=== Section Start ===

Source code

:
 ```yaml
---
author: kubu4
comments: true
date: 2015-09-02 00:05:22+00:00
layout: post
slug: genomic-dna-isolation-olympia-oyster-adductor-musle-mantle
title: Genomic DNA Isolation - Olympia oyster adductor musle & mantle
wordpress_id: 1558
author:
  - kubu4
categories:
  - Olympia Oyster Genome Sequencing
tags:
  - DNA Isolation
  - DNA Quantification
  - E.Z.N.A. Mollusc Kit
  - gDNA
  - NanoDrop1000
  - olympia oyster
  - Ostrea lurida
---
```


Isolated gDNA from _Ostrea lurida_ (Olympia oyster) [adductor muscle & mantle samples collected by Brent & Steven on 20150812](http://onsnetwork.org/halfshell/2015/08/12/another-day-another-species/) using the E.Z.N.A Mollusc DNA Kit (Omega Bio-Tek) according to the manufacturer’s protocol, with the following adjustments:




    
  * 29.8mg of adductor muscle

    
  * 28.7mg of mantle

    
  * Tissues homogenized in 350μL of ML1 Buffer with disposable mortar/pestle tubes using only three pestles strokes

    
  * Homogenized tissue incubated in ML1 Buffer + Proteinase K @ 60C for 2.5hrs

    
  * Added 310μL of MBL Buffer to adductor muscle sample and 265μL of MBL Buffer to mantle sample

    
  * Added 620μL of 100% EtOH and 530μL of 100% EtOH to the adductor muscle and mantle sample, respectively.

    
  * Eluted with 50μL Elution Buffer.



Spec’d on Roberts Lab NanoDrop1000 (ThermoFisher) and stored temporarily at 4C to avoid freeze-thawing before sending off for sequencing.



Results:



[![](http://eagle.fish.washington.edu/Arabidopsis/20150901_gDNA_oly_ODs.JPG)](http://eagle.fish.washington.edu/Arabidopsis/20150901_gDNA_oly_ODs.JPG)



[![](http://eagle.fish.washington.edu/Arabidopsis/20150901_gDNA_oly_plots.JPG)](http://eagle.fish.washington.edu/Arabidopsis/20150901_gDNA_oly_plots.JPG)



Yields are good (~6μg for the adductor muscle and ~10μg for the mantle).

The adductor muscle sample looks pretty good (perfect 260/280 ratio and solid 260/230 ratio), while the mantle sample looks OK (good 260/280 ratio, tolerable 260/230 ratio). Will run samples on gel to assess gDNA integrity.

=== Section End ===

## WORK REQUIRED
Each line of the data must come back exactly as written.

## TASK RESULT
Source code

:
 ```yaml
---
author: kubu4
comments: true
date: 2015-09-02 00:05:22+00:00
layout: post
slug: genomic-dna-isolation-olympia-oyster-adductor-musle-mantle
title: Genomic DNA Isolation - Olympia oyster adductor musle & mantle
wordpress_id: 1558
author:
  - kubu4
categories:
  - Olympia Oyster Genome Sequencing
tags:
  - DNA Isolation
  - DNA Quantification
  - E.Z.N.A. Mollusc Kit
  - gDNA
  - NanoDrop1000
  - olympia oyster
  - Ostrea lurida
---
```


Isolated gDNA from _Ostrea lurida_ (Olympia oyster) [adductor muscle & mantle samples collected by Brent & Steven on 20150812](http://onsnetwork.org/halfshell/2015/08/12/another-day-another-species/) using the E.Z.N.A Mollusc DNA Kit (Omega Bio-Tek) according to the manufacturer’s protocol, with the following adjustments:




    
  * 29.8mg of adductor muscle

    
  * 28.7mg of mantle

    
  * Tissues homogenized in 350μL of ML1 Buffer with disposable mortar/pestle tubes using only three pestles strokes

    
  * Homogenized tissue incubated in ML1 Buffer + Proteinase K @ 60C for 2.5hrs

    
  * Added 310μL of MBL Buffer to adductor muscle sample and 265μL of MBL Buffer to mantle sample

    
  * Added 620μL of 100% EtOH and 530μL of 100% EtOH to the adductor muscle and mantle sample, respectively.

    
  * Eluted with 50μL Elution Buffer.



Spec’d on Roberts Lab NanoDrop1000 (ThermoFisher) and stored temporarily at 4C to avoid freeze-thawing before sending off for sequencing.



Results:



[![](http://eagle.fish.washington.edu/Arabidopsis/20150901_gDNA_oly_ODs.JPG)](http://eagle.fish.washington.edu/Arabidopsis/20150901_gDNA_oly_ODs.JPG)



[![](http://eagle.fish.washington.edu/Arabidopsis/20150901_gDNA_oly_plots.JPG)](http://eagle.fish.washington.edu/Arabidopsis/20150901_gDNA_oly_plots.JPG)



Yields are good (~6μg for the adductor muscle and ~10μg for the mantle).

The adductor muscle sample looks pretty good (perfect 260/280 ratio and solid 260/230 ratio), while the mantle sample looks OK (good 260/280 ratio, tolerable 260/230 ratio). Will run samples on gel to assess gDNA integrity.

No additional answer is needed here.